The numbers: Weaknesses in both purchases and refinance applications pushed the Market Composite Index, a measure of mortgage loan application volume, to its lowest level in 22 years, the Mortgage Bankers Association (MBA) said on Wednesday.
The market index fell 6.5% to 288.4 in the week ending June 3. One year ago, the index stood at 645.4.
Key details: The Refinance Index dropped by 6% and was down 75% compared to a year ago.
The Purchase Index — which measures mortgage applications for the purchase of a home — fell by 7% from the previous week.
The big picture: The slowdown in the housing market is in full effect, thanks to the market pricing in a series of future rate hikes by the Federal Reserve.
Mortgage rates were “high enough” to “suppress refinance activity,” said Joel Kan, MBA’s associate vice president of economic and industry forecasting, in a statement.
Kan said the purchase market was suffering from “persistently low housing inventory” and the increase in rates over the last two months.
The housing market is becoming even more unaffordable, particularly for first-time buyers, Kan added.
Rates on mortgages have risen across the board, as a result of the Fed’s stated desire to continue hiking interest rates in an attempt to curb inflation in the U.S.
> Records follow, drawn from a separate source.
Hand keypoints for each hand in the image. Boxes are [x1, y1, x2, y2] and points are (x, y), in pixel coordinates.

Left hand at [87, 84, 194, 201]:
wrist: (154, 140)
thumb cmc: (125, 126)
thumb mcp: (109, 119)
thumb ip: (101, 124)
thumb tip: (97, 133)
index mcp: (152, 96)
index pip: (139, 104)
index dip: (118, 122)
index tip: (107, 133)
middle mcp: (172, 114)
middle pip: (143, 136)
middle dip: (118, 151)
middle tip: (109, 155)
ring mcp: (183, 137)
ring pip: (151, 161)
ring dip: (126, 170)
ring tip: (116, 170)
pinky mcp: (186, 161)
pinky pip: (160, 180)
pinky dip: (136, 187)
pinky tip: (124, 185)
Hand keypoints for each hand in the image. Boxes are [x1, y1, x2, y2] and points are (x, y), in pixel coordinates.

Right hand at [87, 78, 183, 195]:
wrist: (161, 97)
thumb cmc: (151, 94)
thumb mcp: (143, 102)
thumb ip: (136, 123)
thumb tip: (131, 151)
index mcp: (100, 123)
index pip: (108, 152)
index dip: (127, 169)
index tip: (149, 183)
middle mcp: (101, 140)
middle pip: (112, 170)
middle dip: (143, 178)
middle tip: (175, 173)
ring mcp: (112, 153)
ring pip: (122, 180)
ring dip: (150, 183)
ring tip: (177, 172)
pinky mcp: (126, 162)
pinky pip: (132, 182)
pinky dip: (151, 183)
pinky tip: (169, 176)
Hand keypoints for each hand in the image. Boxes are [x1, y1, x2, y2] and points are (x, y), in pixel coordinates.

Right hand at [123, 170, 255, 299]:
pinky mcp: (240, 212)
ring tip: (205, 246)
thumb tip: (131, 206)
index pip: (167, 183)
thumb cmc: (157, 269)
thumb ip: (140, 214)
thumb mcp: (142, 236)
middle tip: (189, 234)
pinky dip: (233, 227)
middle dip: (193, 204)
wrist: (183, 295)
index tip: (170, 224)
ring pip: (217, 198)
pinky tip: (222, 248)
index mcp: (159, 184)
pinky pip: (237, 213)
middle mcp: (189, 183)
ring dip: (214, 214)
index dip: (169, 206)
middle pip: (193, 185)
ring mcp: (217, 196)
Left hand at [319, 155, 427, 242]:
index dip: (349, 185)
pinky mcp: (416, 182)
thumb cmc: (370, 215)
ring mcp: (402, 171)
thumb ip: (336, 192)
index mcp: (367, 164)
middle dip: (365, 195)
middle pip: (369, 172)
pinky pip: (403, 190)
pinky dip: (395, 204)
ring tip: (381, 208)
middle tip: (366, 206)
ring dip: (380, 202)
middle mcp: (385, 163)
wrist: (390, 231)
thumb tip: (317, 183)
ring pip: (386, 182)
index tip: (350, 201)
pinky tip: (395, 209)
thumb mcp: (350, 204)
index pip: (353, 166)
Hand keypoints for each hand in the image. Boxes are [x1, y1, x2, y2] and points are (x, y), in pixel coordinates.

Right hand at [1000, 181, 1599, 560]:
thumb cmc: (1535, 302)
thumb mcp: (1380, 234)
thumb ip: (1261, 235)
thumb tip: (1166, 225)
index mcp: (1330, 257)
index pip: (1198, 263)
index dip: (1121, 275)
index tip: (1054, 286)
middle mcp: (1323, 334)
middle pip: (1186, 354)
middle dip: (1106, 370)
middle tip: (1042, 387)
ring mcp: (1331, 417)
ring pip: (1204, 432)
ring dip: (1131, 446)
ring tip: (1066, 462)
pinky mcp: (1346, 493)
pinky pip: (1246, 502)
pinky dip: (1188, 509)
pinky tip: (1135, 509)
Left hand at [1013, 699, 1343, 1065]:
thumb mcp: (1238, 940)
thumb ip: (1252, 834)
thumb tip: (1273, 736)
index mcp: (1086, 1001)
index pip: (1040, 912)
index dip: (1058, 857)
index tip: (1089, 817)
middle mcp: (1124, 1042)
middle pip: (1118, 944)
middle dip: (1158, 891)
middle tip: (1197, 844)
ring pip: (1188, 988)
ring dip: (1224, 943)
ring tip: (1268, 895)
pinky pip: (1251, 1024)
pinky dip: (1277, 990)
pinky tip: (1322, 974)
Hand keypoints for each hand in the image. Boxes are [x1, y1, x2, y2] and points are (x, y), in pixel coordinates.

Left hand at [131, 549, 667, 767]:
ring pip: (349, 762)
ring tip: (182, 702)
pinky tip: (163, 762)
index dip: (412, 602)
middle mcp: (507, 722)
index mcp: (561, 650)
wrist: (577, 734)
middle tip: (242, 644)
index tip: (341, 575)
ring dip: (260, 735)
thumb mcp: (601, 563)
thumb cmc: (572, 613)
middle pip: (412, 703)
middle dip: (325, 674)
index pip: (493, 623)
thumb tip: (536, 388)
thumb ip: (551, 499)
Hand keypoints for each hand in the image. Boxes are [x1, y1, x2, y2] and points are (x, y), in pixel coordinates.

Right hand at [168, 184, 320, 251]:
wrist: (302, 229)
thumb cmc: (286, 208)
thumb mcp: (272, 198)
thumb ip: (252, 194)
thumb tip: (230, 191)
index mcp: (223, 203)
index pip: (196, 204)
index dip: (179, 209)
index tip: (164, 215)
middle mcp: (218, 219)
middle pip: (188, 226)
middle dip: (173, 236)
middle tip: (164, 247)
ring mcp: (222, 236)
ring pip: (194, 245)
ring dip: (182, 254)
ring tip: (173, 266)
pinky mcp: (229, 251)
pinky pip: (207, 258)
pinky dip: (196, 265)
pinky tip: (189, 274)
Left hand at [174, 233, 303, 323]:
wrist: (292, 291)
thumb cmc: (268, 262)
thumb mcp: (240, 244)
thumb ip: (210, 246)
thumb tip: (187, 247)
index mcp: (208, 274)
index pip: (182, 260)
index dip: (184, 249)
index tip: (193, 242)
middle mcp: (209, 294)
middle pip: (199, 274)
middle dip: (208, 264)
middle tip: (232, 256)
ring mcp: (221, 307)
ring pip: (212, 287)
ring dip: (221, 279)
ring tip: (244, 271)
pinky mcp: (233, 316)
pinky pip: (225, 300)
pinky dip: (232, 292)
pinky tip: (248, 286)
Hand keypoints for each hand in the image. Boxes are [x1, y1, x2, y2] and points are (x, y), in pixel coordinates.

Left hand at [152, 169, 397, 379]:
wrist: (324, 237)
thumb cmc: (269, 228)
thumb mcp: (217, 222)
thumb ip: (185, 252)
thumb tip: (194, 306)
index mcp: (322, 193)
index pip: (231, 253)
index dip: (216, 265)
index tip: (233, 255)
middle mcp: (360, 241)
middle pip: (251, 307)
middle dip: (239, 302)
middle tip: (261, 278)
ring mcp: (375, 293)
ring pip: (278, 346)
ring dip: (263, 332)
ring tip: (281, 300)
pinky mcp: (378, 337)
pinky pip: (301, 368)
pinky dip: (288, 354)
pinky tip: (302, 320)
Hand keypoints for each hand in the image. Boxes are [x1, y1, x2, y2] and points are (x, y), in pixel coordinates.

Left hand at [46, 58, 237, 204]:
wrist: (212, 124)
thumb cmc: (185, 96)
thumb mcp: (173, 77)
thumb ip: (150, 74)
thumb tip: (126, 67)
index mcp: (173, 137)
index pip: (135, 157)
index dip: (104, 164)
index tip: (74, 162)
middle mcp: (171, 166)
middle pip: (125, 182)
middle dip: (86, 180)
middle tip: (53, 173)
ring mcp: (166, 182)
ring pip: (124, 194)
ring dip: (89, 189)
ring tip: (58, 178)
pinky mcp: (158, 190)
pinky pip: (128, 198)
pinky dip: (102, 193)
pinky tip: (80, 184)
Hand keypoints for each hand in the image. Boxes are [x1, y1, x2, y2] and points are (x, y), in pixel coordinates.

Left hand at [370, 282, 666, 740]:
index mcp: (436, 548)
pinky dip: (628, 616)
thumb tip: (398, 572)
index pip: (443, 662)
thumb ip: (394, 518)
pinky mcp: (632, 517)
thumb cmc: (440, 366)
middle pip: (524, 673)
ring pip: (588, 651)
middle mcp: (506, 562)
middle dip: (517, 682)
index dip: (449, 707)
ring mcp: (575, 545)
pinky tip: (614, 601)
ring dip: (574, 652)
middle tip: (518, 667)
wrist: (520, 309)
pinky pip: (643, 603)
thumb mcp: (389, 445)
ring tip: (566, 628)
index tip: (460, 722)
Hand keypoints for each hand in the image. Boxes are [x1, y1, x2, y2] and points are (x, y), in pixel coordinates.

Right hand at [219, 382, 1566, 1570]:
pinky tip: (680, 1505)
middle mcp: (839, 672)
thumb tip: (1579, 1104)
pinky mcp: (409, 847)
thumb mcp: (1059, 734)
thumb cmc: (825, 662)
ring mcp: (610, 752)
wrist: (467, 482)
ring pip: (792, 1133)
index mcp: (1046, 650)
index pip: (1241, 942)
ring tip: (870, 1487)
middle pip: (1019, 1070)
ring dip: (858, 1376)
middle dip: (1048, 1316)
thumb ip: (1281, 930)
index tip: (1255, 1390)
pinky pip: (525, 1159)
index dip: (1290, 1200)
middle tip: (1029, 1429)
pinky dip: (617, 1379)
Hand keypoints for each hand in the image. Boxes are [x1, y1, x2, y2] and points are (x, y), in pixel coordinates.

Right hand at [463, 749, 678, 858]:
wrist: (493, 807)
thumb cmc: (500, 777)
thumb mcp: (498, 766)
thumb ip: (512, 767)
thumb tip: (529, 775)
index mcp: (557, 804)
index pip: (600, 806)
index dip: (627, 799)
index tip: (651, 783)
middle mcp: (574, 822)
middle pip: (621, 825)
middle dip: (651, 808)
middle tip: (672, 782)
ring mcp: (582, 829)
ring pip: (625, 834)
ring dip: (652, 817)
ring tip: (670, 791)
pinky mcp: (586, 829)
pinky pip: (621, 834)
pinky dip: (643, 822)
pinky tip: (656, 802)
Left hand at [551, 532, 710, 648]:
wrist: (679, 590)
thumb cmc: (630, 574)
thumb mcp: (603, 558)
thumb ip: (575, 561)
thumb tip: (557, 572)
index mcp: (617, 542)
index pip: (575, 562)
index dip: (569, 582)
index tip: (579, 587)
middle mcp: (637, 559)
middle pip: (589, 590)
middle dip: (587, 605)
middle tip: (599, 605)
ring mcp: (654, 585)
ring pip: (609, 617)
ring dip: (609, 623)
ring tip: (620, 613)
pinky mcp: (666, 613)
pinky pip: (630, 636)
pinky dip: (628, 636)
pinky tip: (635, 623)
The 30-year fixed-rate mortgage averaged at 5.4% for the week ending June 3, up from 5.33% the week before, the MBA said.
The MBA also noted a drop in adjustable-rate mortgages, which comprise just 8.2% of total applications. The average rate on the ARM jumped from 4.46% to 4.51%.
Investors who trade Fed funds futures contracts expect the Fed to raise its benchmark rate to a range of 2.75%-3% by the end of the year, according to the CME Group’s FedWatch tool.
The Fed’s benchmark rate is currently in a range of 0.75%-1%.
Market reaction: The yield on the 10-year Treasury note TMUBMUSD10Y, 3.003% rose above 3% in early morning trading.
What are they saying? “A combination of substantially higher mortgage rates and a steep runup in house prices is having a significant negative effect on demand,” MFR chief economist Josh Shapiro wrote in a note. He added that the soaring rates are having a “chilling effect” on refinancing.